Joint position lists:
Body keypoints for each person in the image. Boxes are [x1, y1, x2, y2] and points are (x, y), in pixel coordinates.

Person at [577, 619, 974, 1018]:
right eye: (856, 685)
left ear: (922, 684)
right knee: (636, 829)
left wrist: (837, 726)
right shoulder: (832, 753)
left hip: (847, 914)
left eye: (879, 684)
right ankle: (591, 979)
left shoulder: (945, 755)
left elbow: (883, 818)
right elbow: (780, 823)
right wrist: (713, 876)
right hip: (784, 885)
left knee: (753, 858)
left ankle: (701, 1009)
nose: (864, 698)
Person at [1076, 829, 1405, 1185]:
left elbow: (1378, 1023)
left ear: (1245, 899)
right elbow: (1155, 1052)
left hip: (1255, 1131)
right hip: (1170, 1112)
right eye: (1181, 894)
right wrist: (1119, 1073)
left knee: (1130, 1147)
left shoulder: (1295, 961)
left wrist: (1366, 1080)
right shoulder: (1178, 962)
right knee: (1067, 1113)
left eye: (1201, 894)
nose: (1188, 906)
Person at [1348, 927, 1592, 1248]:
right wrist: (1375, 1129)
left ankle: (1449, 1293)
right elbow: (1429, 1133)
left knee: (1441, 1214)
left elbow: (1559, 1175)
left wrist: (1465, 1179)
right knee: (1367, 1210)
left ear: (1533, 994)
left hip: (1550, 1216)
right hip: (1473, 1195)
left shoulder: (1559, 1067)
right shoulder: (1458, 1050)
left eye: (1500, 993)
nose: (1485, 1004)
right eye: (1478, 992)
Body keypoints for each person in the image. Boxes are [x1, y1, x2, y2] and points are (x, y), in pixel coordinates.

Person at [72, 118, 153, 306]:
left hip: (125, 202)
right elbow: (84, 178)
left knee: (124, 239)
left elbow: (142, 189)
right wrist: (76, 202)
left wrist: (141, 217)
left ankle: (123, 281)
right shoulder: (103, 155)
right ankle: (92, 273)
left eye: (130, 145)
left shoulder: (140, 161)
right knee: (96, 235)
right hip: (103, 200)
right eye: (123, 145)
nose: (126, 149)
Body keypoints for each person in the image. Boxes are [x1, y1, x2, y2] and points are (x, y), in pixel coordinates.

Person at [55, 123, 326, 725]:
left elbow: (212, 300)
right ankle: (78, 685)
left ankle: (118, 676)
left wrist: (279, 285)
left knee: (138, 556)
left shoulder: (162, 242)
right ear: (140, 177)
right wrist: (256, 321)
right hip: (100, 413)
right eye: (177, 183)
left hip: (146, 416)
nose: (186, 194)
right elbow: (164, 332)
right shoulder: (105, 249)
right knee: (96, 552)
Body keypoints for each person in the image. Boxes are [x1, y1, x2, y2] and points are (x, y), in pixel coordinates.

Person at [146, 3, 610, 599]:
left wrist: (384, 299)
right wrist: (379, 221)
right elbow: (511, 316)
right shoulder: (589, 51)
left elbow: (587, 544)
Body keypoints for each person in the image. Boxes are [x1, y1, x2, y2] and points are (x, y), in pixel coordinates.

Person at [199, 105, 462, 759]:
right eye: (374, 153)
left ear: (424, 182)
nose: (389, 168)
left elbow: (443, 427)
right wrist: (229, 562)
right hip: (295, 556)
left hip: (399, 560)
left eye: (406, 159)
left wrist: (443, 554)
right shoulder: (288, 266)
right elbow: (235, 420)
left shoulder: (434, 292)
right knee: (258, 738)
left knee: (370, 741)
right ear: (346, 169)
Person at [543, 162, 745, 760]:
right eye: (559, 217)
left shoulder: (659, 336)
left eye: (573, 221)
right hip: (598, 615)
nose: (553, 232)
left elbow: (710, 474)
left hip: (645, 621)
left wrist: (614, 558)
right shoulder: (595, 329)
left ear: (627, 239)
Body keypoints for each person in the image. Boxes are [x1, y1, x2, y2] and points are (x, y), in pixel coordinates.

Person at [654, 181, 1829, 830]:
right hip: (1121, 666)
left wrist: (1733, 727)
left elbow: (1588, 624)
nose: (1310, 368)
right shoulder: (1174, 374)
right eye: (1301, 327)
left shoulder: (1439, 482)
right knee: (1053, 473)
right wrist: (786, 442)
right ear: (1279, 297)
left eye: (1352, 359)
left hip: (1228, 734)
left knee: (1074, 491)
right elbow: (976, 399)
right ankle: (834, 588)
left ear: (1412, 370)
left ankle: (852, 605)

— TASK DESCRIPTION —
Output a faithful copy of every entry, keeping each line as written.

— PROBLEM SOLUTION —
Body keypoints for each person in the image. Boxes are [x1, y1, x2, y2] and points are (x, y), in pixel coordinates.

Person at [577, 619, 974, 1018]:
right eye: (856, 685)
left ear: (922, 684)
right knee: (636, 829)
left wrist: (837, 726)
right shoulder: (832, 753)
left hip: (847, 914)
left eye: (879, 684)
right ankle: (591, 979)
left shoulder: (945, 755)
left elbow: (883, 818)
right elbow: (780, 823)
right wrist: (713, 876)
right hip: (784, 885)
left knee: (753, 858)
left ankle: (701, 1009)
nose: (864, 698)
Person at [1076, 829, 1405, 1185]:
left elbow: (1378, 1023)
left ear: (1245, 899)
right elbow: (1155, 1052)
left hip: (1255, 1131)
right hip: (1170, 1112)
right eye: (1181, 894)
right wrist: (1119, 1073)
left knee: (1130, 1147)
left shoulder: (1295, 961)
left wrist: (1366, 1080)
right shoulder: (1178, 962)
right knee: (1067, 1113)
left eye: (1201, 894)
nose: (1188, 906)
Person at [1348, 927, 1592, 1248]:
right wrist: (1375, 1129)
left ankle: (1449, 1293)
right elbow: (1429, 1133)
left knee: (1441, 1214)
left elbow: (1559, 1175)
left wrist: (1465, 1179)
right knee: (1367, 1210)
left ear: (1533, 994)
left hip: (1550, 1216)
right hip: (1473, 1195)
left shoulder: (1559, 1067)
right shoulder: (1458, 1050)
left eye: (1500, 993)
nose: (1485, 1004)
right eye: (1478, 992)
Body keypoints for each person in the image. Boxes are [x1, y1, x2, y2] and points are (x, y), in pixel coordinates.

Person at [72, 118, 153, 306]:
left hip: (125, 202)
right elbow: (84, 178)
left knee: (124, 239)
left elbow: (142, 189)
right wrist: (76, 202)
left wrist: (141, 217)
left ankle: (123, 281)
right shoulder: (103, 155)
right ankle: (92, 273)
left eye: (130, 145)
left shoulder: (140, 161)
right knee: (96, 235)
right hip: (103, 200)
right eye: (123, 145)
nose: (126, 149)
Body keypoints for each person in the image. Boxes are [x1, y1, x2, y2] and points are (x, y), in pixel coordinates.

Person at [55, 123, 326, 725]:
left elbow: (212, 300)
right ankle: (78, 685)
left ankle: (118, 676)
left wrist: (279, 285)
left knee: (138, 556)
left shoulder: (162, 242)
right ear: (140, 177)
right wrist: (256, 321)
right hip: (100, 413)
right eye: (177, 183)
left hip: (146, 416)
nose: (186, 194)
right elbow: (164, 332)
right shoulder: (105, 249)
right knee: (96, 552)
Body keypoints for each person in the image. Boxes are [x1, y1, x2, y2] and points are (x, y), in pixel coordinates.

Person at [146, 3, 610, 599]:
left wrist: (384, 299)
right wrist: (379, 221)
right elbow: (511, 316)
right shoulder: (589, 51)
left elbow: (587, 544)
Body keypoints for each person in the image. Boxes are [x1, y1, x2, y2] and points are (x, y), in pixel coordinates.

Person at [199, 105, 462, 759]:
right eye: (374, 153)
left ear: (424, 182)
nose: (389, 168)
left elbow: (443, 427)
right wrist: (229, 562)
right hip: (295, 556)
left hip: (399, 560)
left eye: (406, 159)
left wrist: (443, 554)
right shoulder: (288, 266)
right elbow: (235, 420)
left shoulder: (434, 292)
right knee: (258, 738)
left knee: (370, 741)
right ear: (346, 169)
Person at [543, 162, 745, 760]:
right eye: (559, 217)
left shoulder: (659, 336)
left eye: (573, 221)
right hip: (598, 615)
nose: (553, 232)
left elbow: (710, 474)
left hip: (645, 621)
left wrist: (614, 558)
right shoulder: (595, 329)
left ear: (627, 239)
Body keypoints for each person in the image. Boxes are [x1, y1, x2, y2] and points are (x, y), in pixel coordinates.

Person at [654, 181, 1829, 830]:
right hip: (1121, 666)
left wrist: (1733, 727)
left elbow: (1588, 624)
nose: (1310, 368)
right shoulder: (1174, 374)
right eye: (1301, 327)
left shoulder: (1439, 482)
right knee: (1053, 473)
right wrist: (786, 442)
right ear: (1279, 297)
left eye: (1352, 359)
left hip: (1228, 734)
left knee: (1074, 491)
right elbow: (976, 399)
right ankle: (834, 588)
left ear: (1412, 370)
left ankle: (852, 605)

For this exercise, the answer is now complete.